[Chart interpretation exercises]

-- Opening Marker --

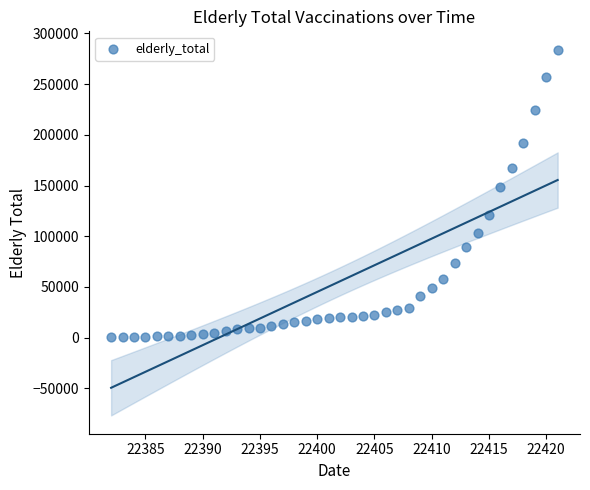

What is the range of X values (max minus min)?

39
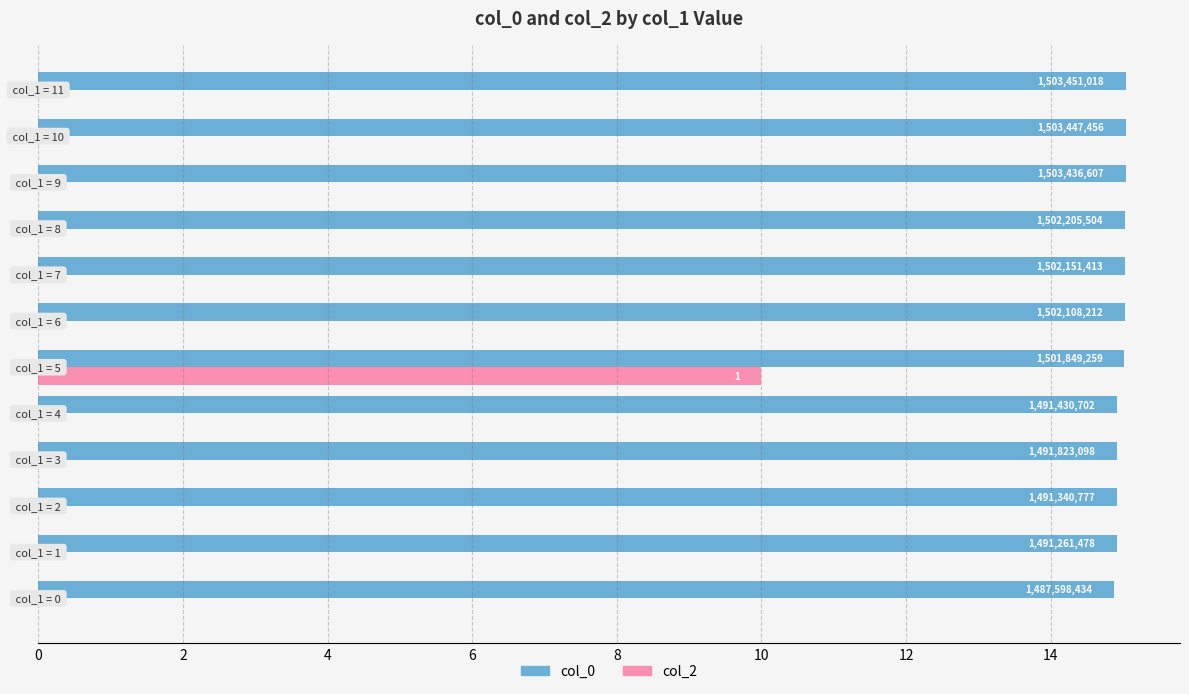

What are all the series names shown in the legend?

col_0, col_2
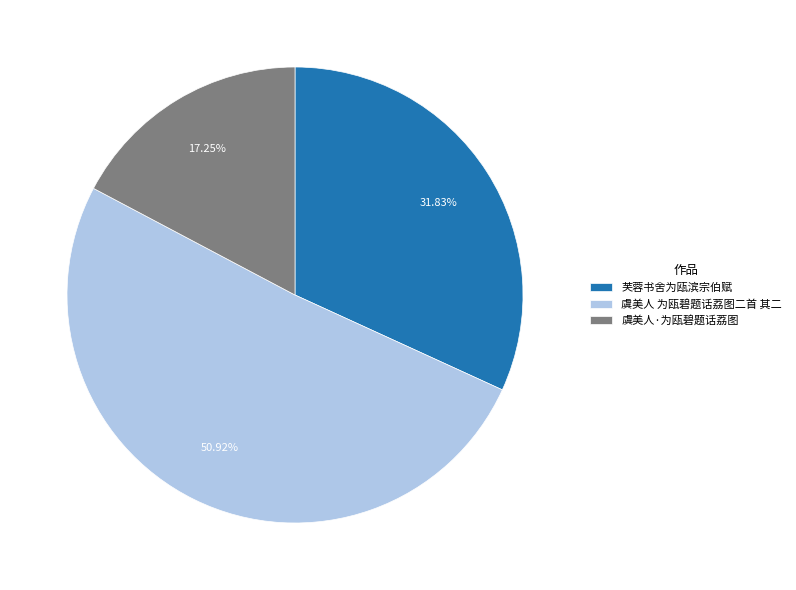

To the nearest percent, what portion does 虞美人·为瓯碧题话荔图 represent?

17%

-- Closing Marker --

Copy the records above word for word, and leave out the pictures.

Expected answer:
What is the range of X values (max minus min)?

39

What are all the series names shown in the legend?

col_0, col_2

To the nearest percent, what portion does 虞美人·为瓯碧题话荔图 represent?

17%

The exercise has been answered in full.